The universities will partner with produce vendor Costa Fruit & Produce, the New Entry Sustainable Farming Project—an initiative of Tufts’ Friedman School of Nutrition Science and Policy that works to strengthen local food systems by supporting new farmers—and CommonWealth Kitchen for food preparation and packaging.
“It is an exciting proposal,” said Jennifer Hashley, N05, director of the New Entry Sustainable Farming Project. “We look forward to helping identify some of our beginning or immigrant farmers who have the potential to scale up from, maybe, two to five acres, or who could afford to get a tractor and lease additional land.”
She added that the project represents an important step toward figuring out a new model for food procurement that will benefit farmers of all sizes. “We need to find the leverage points that can help transform and rebuild the farming economy, and there is no better lever than the region’s largest purchasers of food.”
Supporting regional agriculture is part of Tufts Dining’s sustainability practices; all nine food service locations on the Medford/Somerville campus, plus Tufts Catering, were “green restaurant certified,” receiving three stars from the nonprofit Green Restaurant Association in 2016.

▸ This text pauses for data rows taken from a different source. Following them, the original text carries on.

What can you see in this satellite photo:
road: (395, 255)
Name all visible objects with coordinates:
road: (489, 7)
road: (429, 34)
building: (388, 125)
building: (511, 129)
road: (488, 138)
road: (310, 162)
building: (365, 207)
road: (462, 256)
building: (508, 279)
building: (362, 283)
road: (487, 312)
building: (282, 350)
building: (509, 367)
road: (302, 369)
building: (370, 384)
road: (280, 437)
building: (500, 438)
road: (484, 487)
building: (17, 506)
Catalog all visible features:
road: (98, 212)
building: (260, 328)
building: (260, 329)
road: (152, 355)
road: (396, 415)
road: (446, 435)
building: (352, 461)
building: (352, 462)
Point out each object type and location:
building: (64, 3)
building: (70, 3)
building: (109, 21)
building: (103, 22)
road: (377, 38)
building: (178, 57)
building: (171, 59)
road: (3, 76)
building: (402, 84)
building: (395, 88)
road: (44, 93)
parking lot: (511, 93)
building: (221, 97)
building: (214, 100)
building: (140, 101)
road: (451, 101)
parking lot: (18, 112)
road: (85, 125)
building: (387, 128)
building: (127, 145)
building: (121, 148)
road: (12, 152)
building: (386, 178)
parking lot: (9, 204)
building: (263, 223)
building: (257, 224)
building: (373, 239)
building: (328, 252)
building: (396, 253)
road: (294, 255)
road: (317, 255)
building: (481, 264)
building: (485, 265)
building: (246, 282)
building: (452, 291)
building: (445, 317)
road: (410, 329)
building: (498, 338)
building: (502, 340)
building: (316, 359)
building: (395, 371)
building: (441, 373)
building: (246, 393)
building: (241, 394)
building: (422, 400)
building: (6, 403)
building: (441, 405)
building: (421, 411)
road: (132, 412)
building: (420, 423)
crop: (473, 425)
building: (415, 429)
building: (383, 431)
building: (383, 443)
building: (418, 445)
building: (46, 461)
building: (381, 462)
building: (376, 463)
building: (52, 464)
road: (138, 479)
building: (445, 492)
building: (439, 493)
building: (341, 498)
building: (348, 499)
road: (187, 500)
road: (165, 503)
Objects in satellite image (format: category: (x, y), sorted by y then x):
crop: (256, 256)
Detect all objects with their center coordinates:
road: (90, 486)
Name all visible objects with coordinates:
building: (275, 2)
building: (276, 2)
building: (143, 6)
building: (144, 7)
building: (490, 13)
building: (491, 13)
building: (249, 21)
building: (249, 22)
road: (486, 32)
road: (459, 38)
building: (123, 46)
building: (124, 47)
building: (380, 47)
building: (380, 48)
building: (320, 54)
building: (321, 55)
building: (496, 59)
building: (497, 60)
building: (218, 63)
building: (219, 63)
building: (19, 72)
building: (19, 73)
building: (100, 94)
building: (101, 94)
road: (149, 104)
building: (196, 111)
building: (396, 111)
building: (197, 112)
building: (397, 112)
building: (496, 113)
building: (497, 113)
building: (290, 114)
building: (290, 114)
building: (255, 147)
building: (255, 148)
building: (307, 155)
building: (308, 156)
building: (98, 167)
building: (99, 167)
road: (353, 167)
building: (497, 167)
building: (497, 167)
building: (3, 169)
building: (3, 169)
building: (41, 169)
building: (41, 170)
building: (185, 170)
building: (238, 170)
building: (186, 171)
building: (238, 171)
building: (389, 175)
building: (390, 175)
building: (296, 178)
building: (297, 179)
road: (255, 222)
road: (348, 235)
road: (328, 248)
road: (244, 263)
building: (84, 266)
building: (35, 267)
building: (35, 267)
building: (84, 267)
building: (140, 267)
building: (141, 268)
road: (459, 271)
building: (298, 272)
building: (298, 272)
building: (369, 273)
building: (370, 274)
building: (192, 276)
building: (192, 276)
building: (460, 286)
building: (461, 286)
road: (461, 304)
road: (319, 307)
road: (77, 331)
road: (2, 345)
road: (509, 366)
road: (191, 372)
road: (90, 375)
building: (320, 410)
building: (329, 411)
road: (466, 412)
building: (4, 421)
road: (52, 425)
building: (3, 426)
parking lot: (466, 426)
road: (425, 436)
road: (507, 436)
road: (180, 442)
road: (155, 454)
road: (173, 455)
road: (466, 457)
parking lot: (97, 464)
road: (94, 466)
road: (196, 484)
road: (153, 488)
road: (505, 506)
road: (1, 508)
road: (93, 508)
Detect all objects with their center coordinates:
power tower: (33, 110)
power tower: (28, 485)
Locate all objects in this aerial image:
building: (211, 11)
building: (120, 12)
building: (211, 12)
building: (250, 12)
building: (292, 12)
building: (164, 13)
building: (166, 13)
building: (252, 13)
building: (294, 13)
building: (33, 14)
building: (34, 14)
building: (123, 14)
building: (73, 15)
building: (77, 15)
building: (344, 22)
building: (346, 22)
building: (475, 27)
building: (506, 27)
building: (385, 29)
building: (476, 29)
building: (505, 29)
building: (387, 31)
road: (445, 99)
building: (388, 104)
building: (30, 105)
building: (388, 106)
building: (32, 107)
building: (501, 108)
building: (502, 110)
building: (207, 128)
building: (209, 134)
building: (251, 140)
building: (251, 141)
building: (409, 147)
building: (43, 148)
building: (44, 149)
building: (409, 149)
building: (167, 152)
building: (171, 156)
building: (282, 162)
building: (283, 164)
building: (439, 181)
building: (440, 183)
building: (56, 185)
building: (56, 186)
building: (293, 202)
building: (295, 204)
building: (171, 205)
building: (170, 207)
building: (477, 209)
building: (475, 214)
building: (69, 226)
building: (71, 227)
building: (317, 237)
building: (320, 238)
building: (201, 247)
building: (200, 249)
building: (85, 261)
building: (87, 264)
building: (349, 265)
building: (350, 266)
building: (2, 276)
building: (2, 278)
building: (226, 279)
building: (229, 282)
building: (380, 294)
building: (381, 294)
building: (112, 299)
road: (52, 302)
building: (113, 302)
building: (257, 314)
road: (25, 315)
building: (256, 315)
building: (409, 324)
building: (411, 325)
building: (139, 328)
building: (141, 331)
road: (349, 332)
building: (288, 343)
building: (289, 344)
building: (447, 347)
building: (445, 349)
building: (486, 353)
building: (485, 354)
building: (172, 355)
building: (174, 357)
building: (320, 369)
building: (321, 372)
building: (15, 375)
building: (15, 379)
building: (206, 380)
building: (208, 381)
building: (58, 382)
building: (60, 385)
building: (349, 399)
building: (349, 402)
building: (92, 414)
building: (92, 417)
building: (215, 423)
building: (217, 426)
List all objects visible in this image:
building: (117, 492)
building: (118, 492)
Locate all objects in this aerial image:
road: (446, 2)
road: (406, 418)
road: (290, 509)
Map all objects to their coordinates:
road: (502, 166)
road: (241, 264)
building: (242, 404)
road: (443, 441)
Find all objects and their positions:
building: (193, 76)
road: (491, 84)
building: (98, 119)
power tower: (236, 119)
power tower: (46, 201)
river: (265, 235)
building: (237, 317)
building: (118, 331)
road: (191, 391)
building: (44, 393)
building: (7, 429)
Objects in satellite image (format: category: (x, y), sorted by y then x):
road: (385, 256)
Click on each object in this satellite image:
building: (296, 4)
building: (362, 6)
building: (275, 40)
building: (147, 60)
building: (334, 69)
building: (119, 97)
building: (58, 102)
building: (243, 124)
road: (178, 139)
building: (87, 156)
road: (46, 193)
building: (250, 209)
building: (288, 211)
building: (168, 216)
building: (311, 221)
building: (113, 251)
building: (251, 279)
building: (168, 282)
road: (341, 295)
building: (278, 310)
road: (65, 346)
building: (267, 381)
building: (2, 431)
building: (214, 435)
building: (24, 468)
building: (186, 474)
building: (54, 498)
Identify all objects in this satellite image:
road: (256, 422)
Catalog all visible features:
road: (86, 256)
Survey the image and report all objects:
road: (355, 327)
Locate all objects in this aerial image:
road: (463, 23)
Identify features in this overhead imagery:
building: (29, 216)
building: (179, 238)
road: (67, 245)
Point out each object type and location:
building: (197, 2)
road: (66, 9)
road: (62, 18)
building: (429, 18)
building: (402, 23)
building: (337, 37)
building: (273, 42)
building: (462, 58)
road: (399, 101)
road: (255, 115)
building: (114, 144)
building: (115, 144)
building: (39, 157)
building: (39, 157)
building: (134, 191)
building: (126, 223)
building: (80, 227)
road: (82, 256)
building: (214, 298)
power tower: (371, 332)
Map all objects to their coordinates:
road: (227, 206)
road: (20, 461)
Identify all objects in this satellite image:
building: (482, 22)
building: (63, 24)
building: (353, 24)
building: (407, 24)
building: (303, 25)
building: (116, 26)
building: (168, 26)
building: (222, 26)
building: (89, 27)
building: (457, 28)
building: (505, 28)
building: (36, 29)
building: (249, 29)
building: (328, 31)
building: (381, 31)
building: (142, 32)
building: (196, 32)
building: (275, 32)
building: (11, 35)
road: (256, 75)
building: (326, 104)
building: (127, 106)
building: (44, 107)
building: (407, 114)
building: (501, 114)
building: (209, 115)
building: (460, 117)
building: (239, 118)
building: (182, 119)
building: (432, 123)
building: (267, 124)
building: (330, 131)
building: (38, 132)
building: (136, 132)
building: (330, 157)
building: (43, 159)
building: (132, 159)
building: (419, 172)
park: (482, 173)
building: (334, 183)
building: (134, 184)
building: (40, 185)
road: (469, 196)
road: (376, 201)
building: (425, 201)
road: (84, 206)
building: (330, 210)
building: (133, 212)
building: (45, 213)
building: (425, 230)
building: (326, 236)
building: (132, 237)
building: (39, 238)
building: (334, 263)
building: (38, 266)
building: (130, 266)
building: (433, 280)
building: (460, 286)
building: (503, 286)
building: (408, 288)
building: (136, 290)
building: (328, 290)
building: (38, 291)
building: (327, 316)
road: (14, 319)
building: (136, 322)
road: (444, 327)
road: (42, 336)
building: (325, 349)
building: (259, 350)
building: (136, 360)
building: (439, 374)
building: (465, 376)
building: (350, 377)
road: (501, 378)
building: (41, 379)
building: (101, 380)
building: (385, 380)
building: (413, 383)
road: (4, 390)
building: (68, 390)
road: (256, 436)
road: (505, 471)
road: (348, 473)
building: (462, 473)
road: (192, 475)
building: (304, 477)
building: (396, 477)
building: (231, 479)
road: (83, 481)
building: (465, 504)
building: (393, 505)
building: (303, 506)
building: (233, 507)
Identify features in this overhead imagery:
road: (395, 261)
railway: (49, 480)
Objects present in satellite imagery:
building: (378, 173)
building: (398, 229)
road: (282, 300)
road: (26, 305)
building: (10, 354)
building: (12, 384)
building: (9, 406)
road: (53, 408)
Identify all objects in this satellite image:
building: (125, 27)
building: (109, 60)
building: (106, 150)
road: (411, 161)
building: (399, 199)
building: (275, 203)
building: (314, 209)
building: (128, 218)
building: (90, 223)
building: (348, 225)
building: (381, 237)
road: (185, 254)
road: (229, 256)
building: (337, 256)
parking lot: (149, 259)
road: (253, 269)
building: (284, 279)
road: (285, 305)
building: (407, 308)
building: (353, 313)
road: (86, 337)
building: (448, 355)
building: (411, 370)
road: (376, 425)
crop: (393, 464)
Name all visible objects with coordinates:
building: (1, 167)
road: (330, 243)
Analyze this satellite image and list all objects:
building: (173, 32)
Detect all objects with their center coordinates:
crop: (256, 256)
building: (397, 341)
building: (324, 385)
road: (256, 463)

Tufts Dining also supports a fall farmer’s market on the Medford-Somerville campus, and collaborated with Harvard in 2015 to turn 120,000 pounds of Massachusetts-grown tomatoes into 14,000 gallons of marinara sauce.
Tufts already purchases a wide range of regional produce, said Klos. Through the course of the academic year, dining halls take advantage of locally grown produce as it becomes available, including potatoes, turnips, squash, beans, alfalfa sprouts, peppers, tomatoes, eggplant, kale, cranberries, cabbage, beets, apples, pears, and peaches.
Universities like Tufts are hardly alone in taking a growing interest in protecting and strengthening New England agriculture, which faces intense pressure from land development and competition from global food distributors with efficiencies of scale.
Currently, 90 percent of food consumed by New Englanders comes from outside the region, a delivery system “that produces abundant food . . . but also undermines the planet’s soils, waters, and climate,” according to a collaborative report, “50 by 60: A New England Food Vision.”
Hashley agrees it is a system that takes a toll on the environment, “but what is scarier to me is the increasing reliance on regional food distribution centers, like for Amazon and Walmart, which don’t keep much inventory on the shelves. We have limited food reserves, particularly if we don’t invest in supporting year-round local and regional farm production closer to home. Whatever actions universities can take to help grow resilience and regional food security is very important.”